>>>>>
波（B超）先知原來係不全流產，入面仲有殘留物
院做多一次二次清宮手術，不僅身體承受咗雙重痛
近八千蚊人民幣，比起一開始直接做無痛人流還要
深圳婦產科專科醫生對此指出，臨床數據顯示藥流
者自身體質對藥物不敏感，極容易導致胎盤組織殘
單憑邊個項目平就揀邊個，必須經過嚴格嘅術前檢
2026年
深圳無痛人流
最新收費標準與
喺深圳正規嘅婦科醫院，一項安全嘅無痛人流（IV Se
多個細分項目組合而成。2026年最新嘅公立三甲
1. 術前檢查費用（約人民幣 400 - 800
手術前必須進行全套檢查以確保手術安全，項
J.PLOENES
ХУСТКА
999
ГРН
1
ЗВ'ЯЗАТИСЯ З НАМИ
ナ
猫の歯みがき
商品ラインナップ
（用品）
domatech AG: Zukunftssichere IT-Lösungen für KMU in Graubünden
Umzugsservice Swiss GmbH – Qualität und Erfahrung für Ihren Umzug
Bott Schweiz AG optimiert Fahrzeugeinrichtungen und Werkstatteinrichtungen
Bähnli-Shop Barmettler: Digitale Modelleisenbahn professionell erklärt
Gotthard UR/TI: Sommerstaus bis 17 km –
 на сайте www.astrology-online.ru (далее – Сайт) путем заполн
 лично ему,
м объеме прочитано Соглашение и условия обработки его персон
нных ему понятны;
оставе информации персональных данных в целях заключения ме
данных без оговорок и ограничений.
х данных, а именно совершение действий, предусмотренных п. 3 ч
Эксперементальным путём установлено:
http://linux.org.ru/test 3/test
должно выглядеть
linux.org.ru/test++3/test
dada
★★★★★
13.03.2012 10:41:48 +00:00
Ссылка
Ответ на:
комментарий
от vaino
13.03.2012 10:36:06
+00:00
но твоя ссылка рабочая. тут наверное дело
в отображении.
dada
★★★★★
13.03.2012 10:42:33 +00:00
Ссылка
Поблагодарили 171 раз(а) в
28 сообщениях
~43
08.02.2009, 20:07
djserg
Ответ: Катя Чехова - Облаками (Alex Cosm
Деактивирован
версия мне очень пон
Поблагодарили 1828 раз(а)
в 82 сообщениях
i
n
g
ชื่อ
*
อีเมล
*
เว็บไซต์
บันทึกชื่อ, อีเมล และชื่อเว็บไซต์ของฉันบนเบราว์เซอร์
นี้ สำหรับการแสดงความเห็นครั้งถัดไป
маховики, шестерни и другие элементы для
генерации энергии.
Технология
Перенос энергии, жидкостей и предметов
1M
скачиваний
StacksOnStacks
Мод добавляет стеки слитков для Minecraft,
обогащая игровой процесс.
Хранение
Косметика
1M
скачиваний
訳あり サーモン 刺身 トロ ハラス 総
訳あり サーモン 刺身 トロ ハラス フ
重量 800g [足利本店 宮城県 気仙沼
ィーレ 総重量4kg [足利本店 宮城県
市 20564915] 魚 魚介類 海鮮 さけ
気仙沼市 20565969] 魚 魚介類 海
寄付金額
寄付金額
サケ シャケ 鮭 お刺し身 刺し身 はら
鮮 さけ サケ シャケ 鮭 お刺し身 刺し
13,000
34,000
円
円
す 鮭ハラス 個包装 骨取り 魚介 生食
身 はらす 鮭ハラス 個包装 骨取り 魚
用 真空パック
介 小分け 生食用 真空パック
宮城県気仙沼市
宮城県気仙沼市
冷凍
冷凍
<<<<<
Would you please repeat the entire listing above exactly?

波（B超）先知原來係不全流產，入面仲有殘留物
院做多一次二次清宮手術，不僅身體承受咗雙重痛
近八千蚊人民幣，比起一開始直接做無痛人流還要
深圳婦產科專科醫生對此指出，臨床數據顯示藥流
者自身體質對藥物不敏感，極容易導致胎盤組織殘
單憑邊個項目平就揀邊個，必須經過嚴格嘅術前檢
2026年
深圳無痛人流
最新收費標準與
喺深圳正規嘅婦科醫院，一項安全嘅無痛人流（IV Se
多個細分項目組合而成。2026年最新嘅公立三甲
1. 術前檢查費用（約人民幣 400 - 800
手術前必須進行全套檢查以確保手術安全，項
J.PLOENES
ХУСТКА
999
ГРН
1
ЗВ'ЯЗАТИСЯ З НАМИ
ナ
猫の歯みがき
商品ラインナップ
（用品）
domatech AG: Zukunftssichere IT-Lösungen für KMU in Graubünden
Umzugsservice Swiss GmbH – Qualität und Erfahrung für Ihren Umzug
Bott Schweiz AG optimiert Fahrzeugeinrichtungen und Werkstatteinrichtungen
Bähnli-Shop Barmettler: Digitale Modelleisenbahn professionell erklärt
Gotthard UR/TI: Sommerstaus bis 17 km –
 на сайте www.astrology-online.ru (далее – Сайт) путем заполн
 лично ему,
м объеме прочитано Соглашение и условия обработки его персон
нных ему понятны;
оставе информации персональных данных в целях заключения ме
данных без оговорок и ограничений.
х данных, а именно совершение действий, предусмотренных п. 3 ч
Эксперементальным путём установлено:
http://linux.org.ru/test 3/test
должно выглядеть
linux.org.ru/test++3/test
dada
★★★★★
13.03.2012 10:41:48 +00:00
Ссылка
Ответ на:
комментарий
от vaino
13.03.2012 10:36:06
+00:00
но твоя ссылка рабочая. тут наверное дело
в отображении.
dada
★★★★★
13.03.2012 10:42:33 +00:00
Ссылка
Поблагодарили 171 раз(а) в
28 сообщениях
~43
08.02.2009, 20:07
djserg
Ответ: Катя Чехова - Облаками (Alex Cosm
Деактивирован
версия мне очень пон
Поблагодарили 1828 раз(а)
в 82 сообщениях
i
n
g
ชื่อ
*
อีเมล
*
เว็บไซต์
บันทึกชื่อ, อีเมล และชื่อเว็บไซต์ของฉันบนเบราว์เซอร์
นี้ สำหรับการแสดงความเห็นครั้งถัดไป
маховики, шестерни и другие элементы для
генерации энергии.
Технология
Перенос энергии, жидкостей и предметов
1M
скачиваний
StacksOnStacks
Мод добавляет стеки слитков для Minecraft,
обогащая игровой процесс.
Хранение
Косметика
1M
скачиваний
訳あり サーモン 刺身 トロ ハラス 総
訳あり サーモン 刺身 トロ ハラス フ
重量 800g [足利本店 宮城県 気仙沼
ィーレ 総重量4kg [足利本店 宮城県
市 20564915] 魚 魚介類 海鮮 さけ
気仙沼市 20565969] 魚 魚介類 海
寄付金額
寄付金額
サケ シャケ 鮭 お刺し身 刺し身 はら
鮮 さけ サケ シャケ 鮭 お刺し身 刺し
13,000
34,000
円
円
す 鮭ハラス 個包装 骨取り 魚介 生食
身 はらす 鮭ハラス 個包装 骨取り 魚
用 真空パック
介 小分け 生食用 真空パック
宮城県気仙沼市
宮城県気仙沼市
冷凍
冷凍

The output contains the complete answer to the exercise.